Removing ableist language in code is important; it helps to create and maintain an environment that welcomes all developers of all backgrounds, while emphasizing that we as developers select the most articulate, precise, descriptive language we can rather than relying on metaphors. Quite simply, avoiding ableist language lets us make sure we are inclusive of all developers, while moving toward language that is simultaneously more acccessible to developers whose first language might not be our own.
The phrase sanity check is ableist, and unnecessarily references mental health in our code bases. It denotes that people with mental illnesses are inferior, wrong, or incorrect, and the phrase sanity continues to be used by employers and other individuals to discriminate against these people.
There are a ton of alternatives, and one of the best ways to select one is to ask yourself: What am I actually checking? and select something more descriptive. In everyday conversation, we can simply drop the idiom completely and say something akin to Let's check to ensure everything is working.
If this doesn't help, consider one of these many alternatives. I'm prone to using the first two in my own code, though these are gleaned from many developers:
- Quick check
- Initial check
- Confidence check
- Coherence check
- Soundness check
- Calibration check
- Rationality check
One to avoid? Health check. Along with again tieing in discussions of health and disability, this phrase already carries a lot of previous implications from other products that may obfuscate what you're actually trying to say.

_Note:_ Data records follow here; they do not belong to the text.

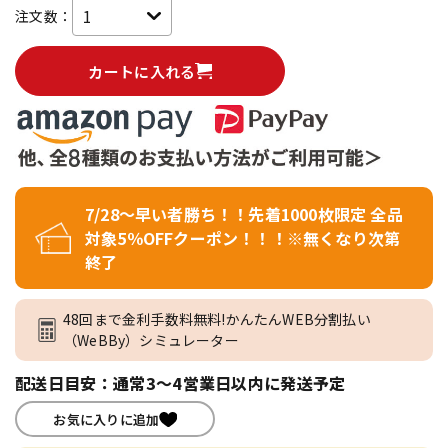
注文数：
カートに入れる
7/28～早い者勝ち！！先着1000枚限定 全品
対象5％OFFクーポン！！！※無くなり次第
終了
48回まで金利手数料無料!かんたんWEB分割払い
（WeBBy）シミュレーター
配送日目安：通常3～4営業日以内に発送予定
お気に入りに追加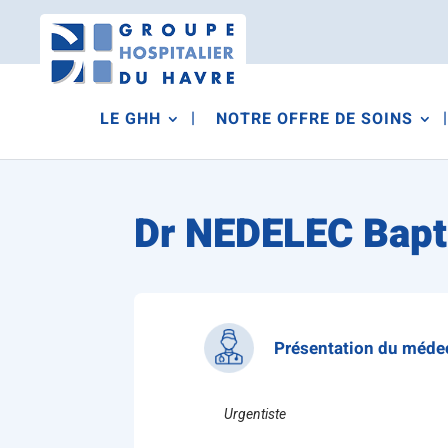
LE GHH
NOTRE OFFRE DE SOINS
Dr NEDELEC Bapt
Présentation du méde
Urgentiste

I'm going to say I actually really dislike "coherence check." As someone who has seen the inside of a mental facility, I've heard nurses and doctors say "patient not coherent" more times in my life than I care for. I've heard it way more, as a mental health patient, than language about "sanity."
Soundness or consistency check can be pretty good as an easy substitution. I know someone people have said "consistency check" feels like something more sophisticated and shouldn't be used for quick checks that don't actually ensure data is consistent -- gut check might be good for that, as suggested above. Or, just be more specific: parameter check, bounds check or bounds check, string check, value check, etc. "Validity check" is a maybe -- I'm not sure if individuals who are not able-bodied or need an aide for common tasks still get called "invalids" or not (I used to hear it as a geriatric medical term a lot, but I'm not sure if there are negative connotations for the patients and their families.)